Proving Zorn's Lemma: A Guide to Understanding and Application

[quantum123]

I want to learn how to prove the Zorn's lemma.
Can anyone here help me?

 

[micromass]

The proof of Zorn's lemma requires some knowledge of set theory. Explicitly, you'll need to know about the axioms of ZFC, the replacement axiom, the axiom of choice, transfinite induction, ordinals,...

To learn about all these things, I've got two beautiful references for you:
- Introduction to set theory, by Hrbacek and Jech
- Set theory, by Jech

If you want some free materials on the internet, then I recommend staff.science.uva.nl/~vervoort/AST/ast.pdf but it's not at all an easy lecture...

 

[quantum123]

Interesting and thanks!
I have saved staff.science.uva.nl/~vervoort/AST/ast.pdf and will read it soon.
Thanks for sharing, micromass!

 

[quantum123]

LOL
Axiom 0:
i) There exists at least 1 thing, and
ii) everything is a set.

 

[Fredrik]

There's some good stuff in this thread.

 

[natmath]

You can prove Zorn's Lemma from basic set theoretic facts, without any use of transfinite induction, ordinals etc..
A good proof is given in Zorn's Lemma- An elementary proof under the Axiom of Choice http://arxiv.org/abs/1207.6698 .

 

[quantum123]

I was really stuck by Hamos' proof.
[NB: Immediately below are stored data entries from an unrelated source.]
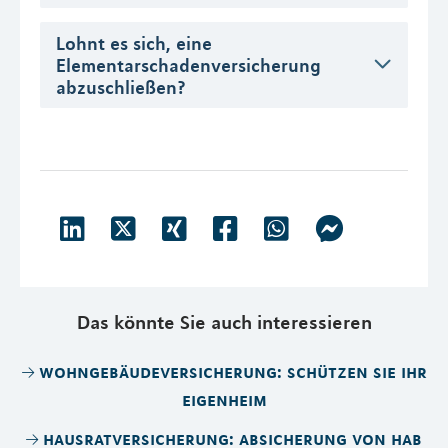
Lohnt es sich, eine
Elementarschadenversicherung
abzuschließen?
Das könnte Sie auch interessieren
wohngebäudeversicherung: schützen sie ihr
eigenheim
hausratversicherung: absicherung von hab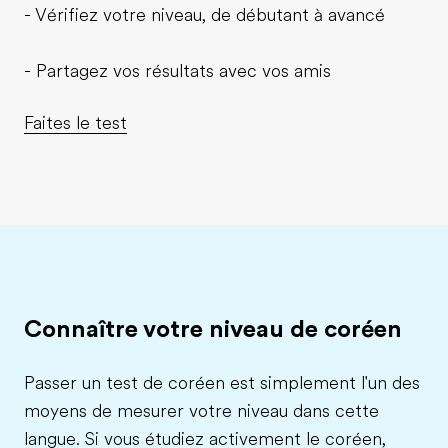
- Vérifiez votre niveau, de débutant à avancé
- Partagez vos résultats avec vos amis
Faites le test
Connaître votre niveau de coréen
Passer un test de coréen est simplement l'un des
moyens de mesurer votre niveau dans cette
langue. Si vous étudiez activement le coréen,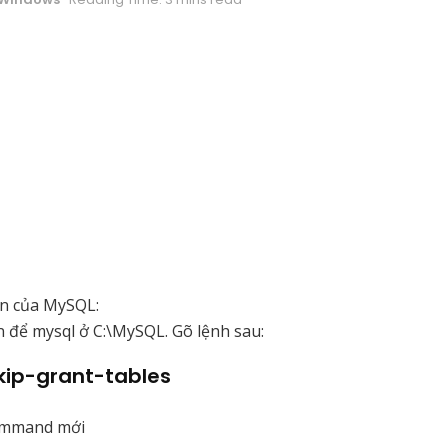
in của MySQL:
n để mysql ở C:\MySQL. Gõ lệnh sau:
kip-grant-tables
command mới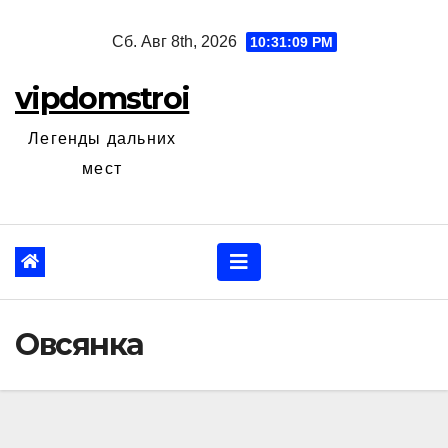
Перейти
Сб. Авг 8th, 2026
10:31:10 PM
к
содержанию
vipdomstroi
Легенды дальних
мест
Овсянка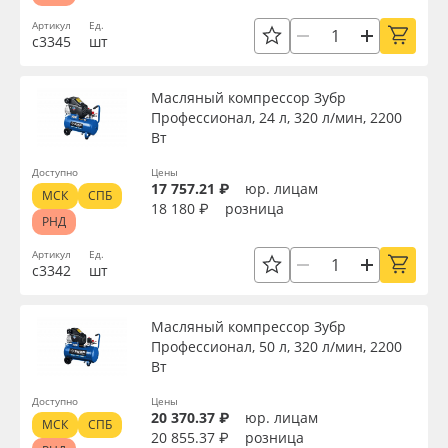
Артикул
Ед.
с3345
шт
Масляный компрессор Зубр
Профессионал, 24 л, 320 л/мин, 2200
Вт
Доступно
Цены
17 757.21 ₽
юр. лицам
МСК
СПБ
18 180 ₽
розница
РНД
Артикул
Ед.
с3342
шт
Масляный компрессор Зубр
Профессионал, 50 л, 320 л/мин, 2200
Вт
Доступно
Цены
20 370.37 ₽
юр. лицам
МСК
СПБ
20 855.37 ₽
розница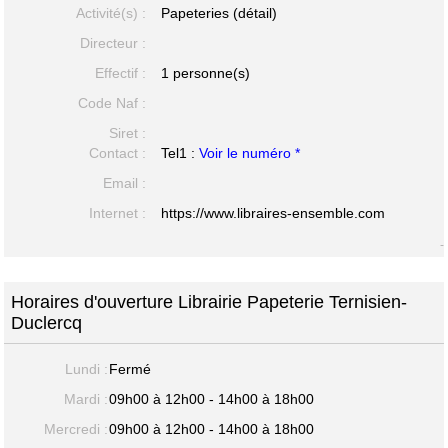
Activité(s) :
Papeteries (détail)
Directeur :
Effectif :
1 personne(s)
Code Naf :
Siret :
Contact :
Tel1 :
Voir le numéro *
Email :
Internet :
https://www.libraires-ensemble.com
-
Horaires d'ouverture Librairie Papeterie Ternisien-
Duclercq
Lundi :
Fermé
Mardi :
09h00 à 12h00 - 14h00 à 18h00
Mercredi :
09h00 à 12h00 - 14h00 à 18h00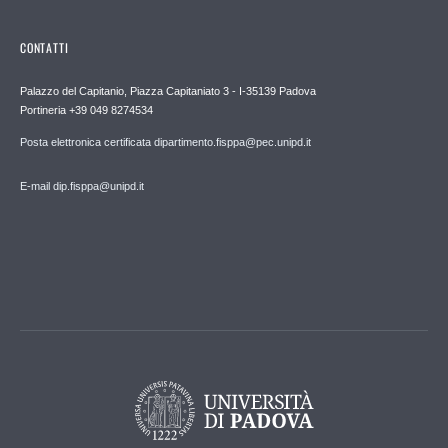
CONTATTI
Palazzo del Capitanio, Piazza Capitaniato 3 - I-35139 Padova
Portineria +39 049 8274534
Posta elettronica certificata dipartimento.fisppa@pec.unipd.it
E-mail dip.fisppa@unipd.it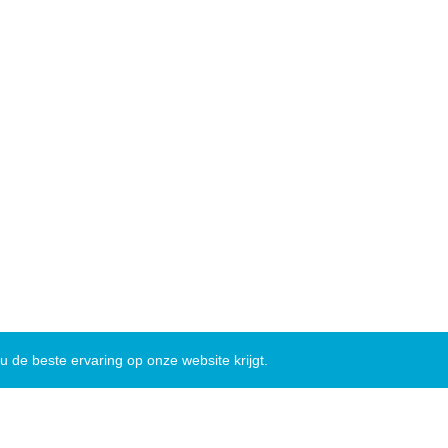
 de beste ervaring op onze website krijgt.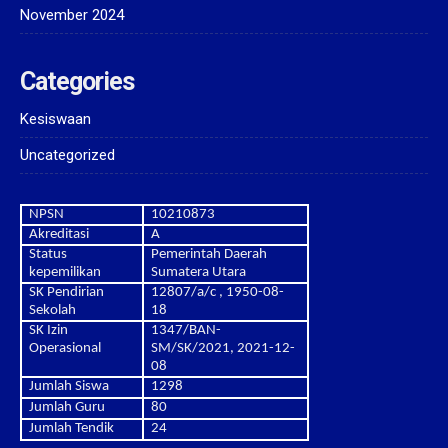
November 2024
Categories
Kesiswaan
Uncategorized
NPSN
10210873
Akreditasi
A
Status
Pemerintah Daerah
kepemilikan
Sumatera Utara
SK Pendirian
12807/a/c , 1950-08-
Sekolah
18
SK Izin
1347/BAN-
Operasional
SM/SK/2021, 2021-12-
08
Jumlah Siswa
1298
Jumlah Guru
80
Jumlah Tendik
24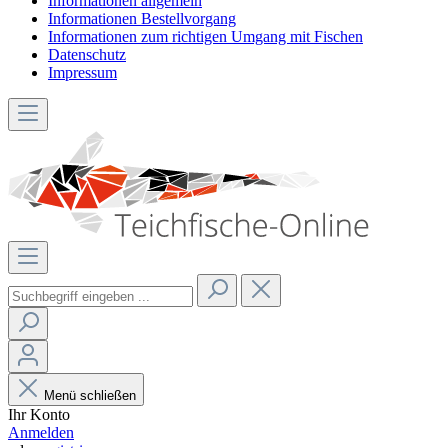
Informationen allgemein
Informationen Bestellvorgang
Informationen zum richtigen Umgang mit Fischen
Datenschutz
Impressum
Menü schließen
Ihr Konto
Anmelden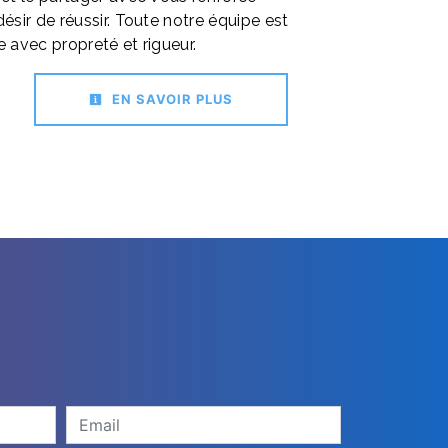
ésir de réussir. Toute notre équipe est
le avec propreté et rigueur.
EN SAVOIR PLUS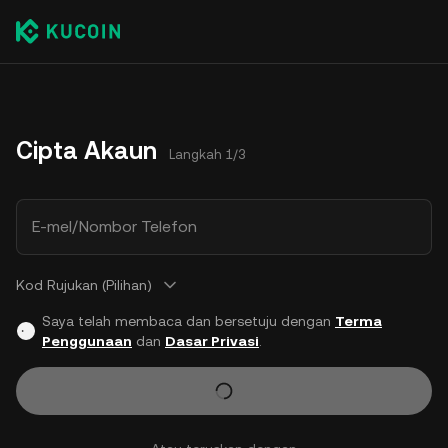
Cipta Akaun
Langkah 1/3
E-mel/Nombor Telefon
Kod Rujukan (Pilihan)
Saya telah membaca dan bersetuju dengan
Terma
Penggunaan
dan
Dasar Privasi
.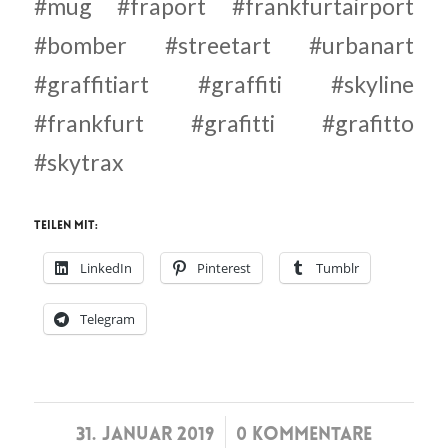
#mug #fraport #frankfurtairport
#bomber #streetart #urbanart
#graffitiart #graffiti #skyline
#frankfurt #grafitti #grafitto
#skytrax
Teilen mit:
LinkedIn
Pinterest
Tumblr
Telegram
/
31. JANUAR 2019
0 KOMMENTARE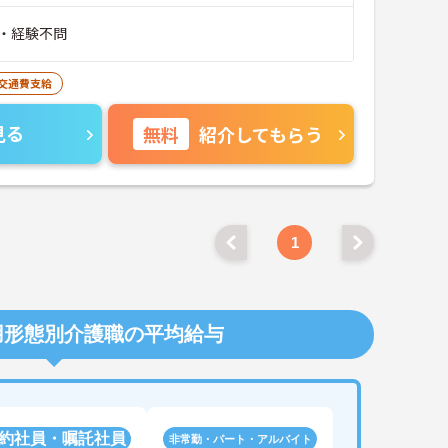
・経験不問
交通費支給
見る
無料
紹介してもらう
1
用形態別介護職の平均給与
約社員・嘱託社員
非常勤・パート・アルバイト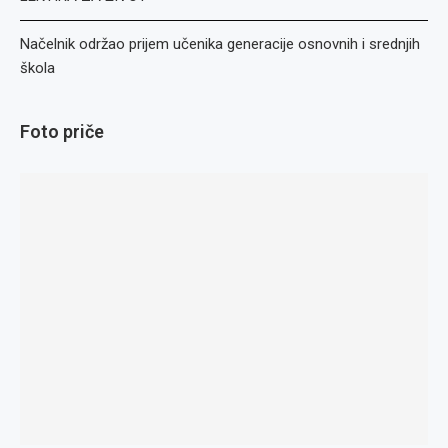
Načelnik održao prijem učenika generacije osnovnih i srednjih
škola
Foto priče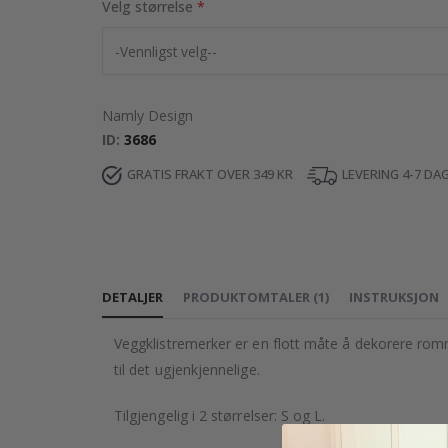
Velg størrelse
Namly Design
ID
3686
GRATIS FRAKT OVER 349 KR
LEVERING 4-7 DA
DETALJER
PRODUKTOMTALER
(
1
)
INSTRUKSJON
Veggklistremerker er en flott måte å dekorere romme
til det ugjenkjennelige.
Tilgjengelig i 2 størrelser: S og L.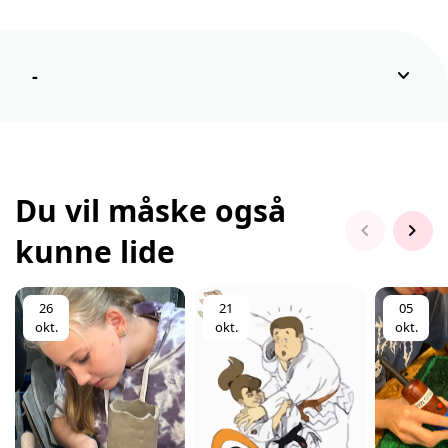
keyboard_arrow_down
-
Du vil måske også
chevron_left
chevron_right
kunne lide
26
21
05
okt.
okt.
okt.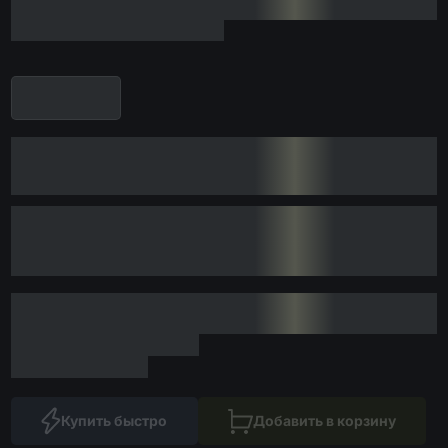
Купить быстро
Добавить в корзину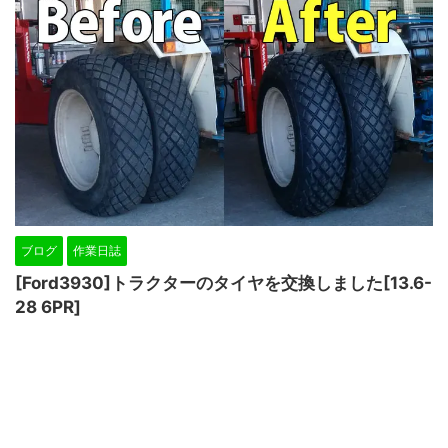
ブログ
作業日誌
[Ford3930]トラクターのタイヤを交換しました[13.6-
28 6PR]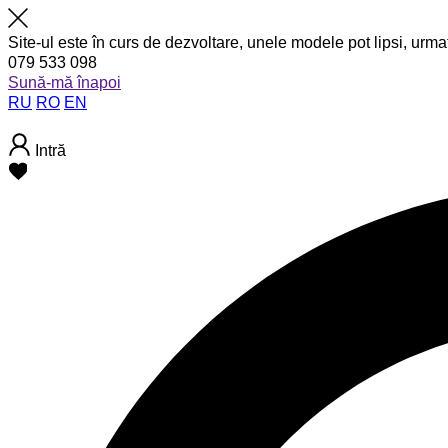
Site-ul este în curs de dezvoltare, unele modele pot lipsi, urma
079 533 098
Sună-mă înapoi
RU
RO
EN
Intră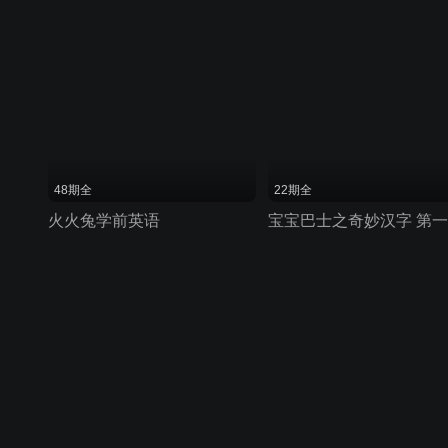
48期全
22期全
火火兔学前英语
宝宝巴士之奇妙汉字 第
Thanks for this 6 pages explanation. I will try to understand it later. BTW, I have finally understood the transfinite induction proof - in that proof you need the ordinals ..

 

[mathman]

A bit of reminiscense: when I was exposed to this material I recall that there were several statements including the Axiom of Choice and Zorn's lemma, and they were all equivalent.

 

[quantum123]

Finished reading the proof. I wonder why must the proof of such an innocent theorem be so long. From the definition of a poset, axiom of choice, one need to define initial segments, chains, towers, comparable sets, layers upon layers of abstraction to prove something like: a maximal element exist. This reminds me of the movie: Inception. You need to dream 5 levels to plant just a simple idea.